Vaga shrugged his shoulders.
"Our friend Wilbraham is too discreet to make allegations. He merely states the fact--that he saw Chang into the Bergues between twelve and one and left him there.... I gather that he accompanied him into the hotel, but did not stay there long himself. I can detect a slight acrimony in his manner on the subject, and deduce from it that he was not perhaps encouraged by Dr. Chang or his hosts to linger. I flatter myself I know Wilbraham's mentality fairly well--if one may be permitted that rather opprobrious word."
"Yes, indeed," Henry said. "It is precisely what Wilbraham has. I know it well."
"In that case, I believe if you had heard Wilbraham on this matter of his call at Les Bergues that you would agree with me that his importance suffered there some trifling eclipse."
"There may be other reasons," said Henry, "in this case, for the manner you speak of.... But I won't say any more now." He bit off the stream of libel that had risen to his lips and armed himself in a careful silence, while the Spaniard cocked an inquiring dark eye at his brooding profile.
In the Jardin Anglais they overtook Dr. Franchi and his niece, making their way to the Assembly Hall. The ex-cardinal was greatly moved. "Poor Dr. Chang," he lamented, "and Burnley too, of all men! A wit, a scholar, a philosopher, a metaphysician, a theologian, a man of affairs. In fine, a man one could talk to. What a mind! I am greatly attached to Lord Burnley. They must be found, gentlemen. Alive or (unthinkable thought) dead, they must be found. The Assembly must do nothing else until this sinister mystery is unravelled. We must employ detectives. We must follow every clue."

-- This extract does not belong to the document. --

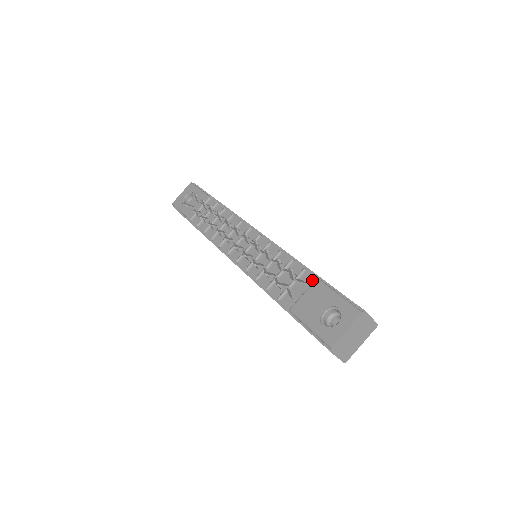
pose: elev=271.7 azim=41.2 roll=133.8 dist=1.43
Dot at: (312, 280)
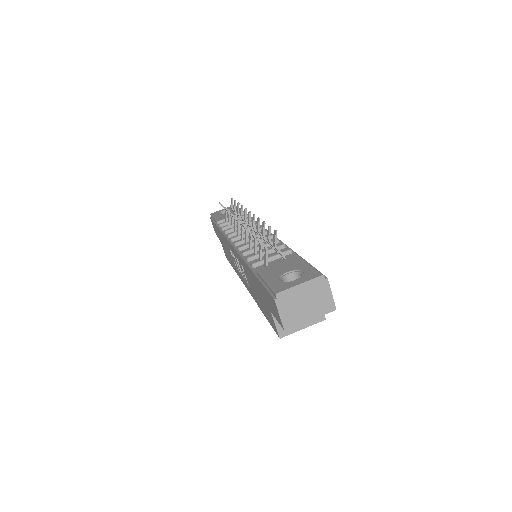
Dot at: occluded
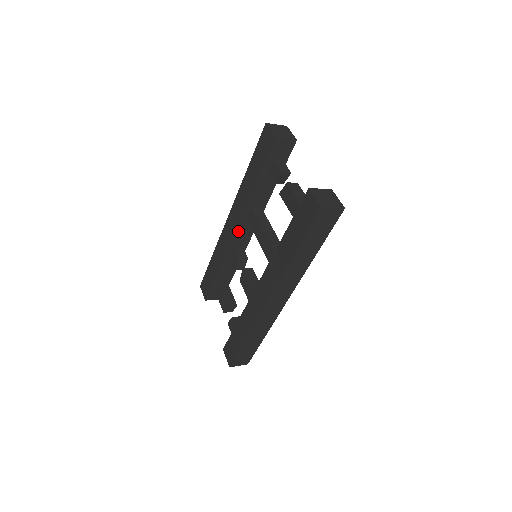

Miss Longfellow said, "My! Isn't it all quite too terribly sinister! Don't you think so, Mr. Beechtree?"
Henry said he did.
21
They reached the Assembly Hall. The lobby, buzzing with delegates, Secretariat, journalists, Genevan syndics, and excitement, was like a startled hive. The delegates from Cuba, Chili, Bolivia, and Paraguay, temporarily at one, were informing the eager throng who crowded round them that Dr. Chang had left the Bergues hotel, after a chat and a whisky with the delegate from Paraguay, at twelve-thirty precisely. The delegate from Paraguay had gone out with him and had left him on the Pont des Bergues. He had said that he was going to cross this bridge and stroll round the old _cité_ before going to bed, as he greatly admired the picturesque night aspect of these ancient streets and houses that clustered round the cathedral. He had then, presumably, made his way to this old, tortuous and unsafe maze of streets, so full of dark archways, trap-doors, cellars, winding stairways, evil smells, and obscure alleys. ("These alleys," as a local guide-book coldly puts it, "are not well inhabited, but the visitor may safely go through those of houses 5 and 17." Had Dr. Chang, perhaps, been through, part of the way through, numbers 4 or 16 instead?)
"That's right; put it on the _cité_," muttered Grattan, who was fond of this part of Geneva, for he often dined there, and who admired the representatives of the South American states as hopeful agents of crime and mystery.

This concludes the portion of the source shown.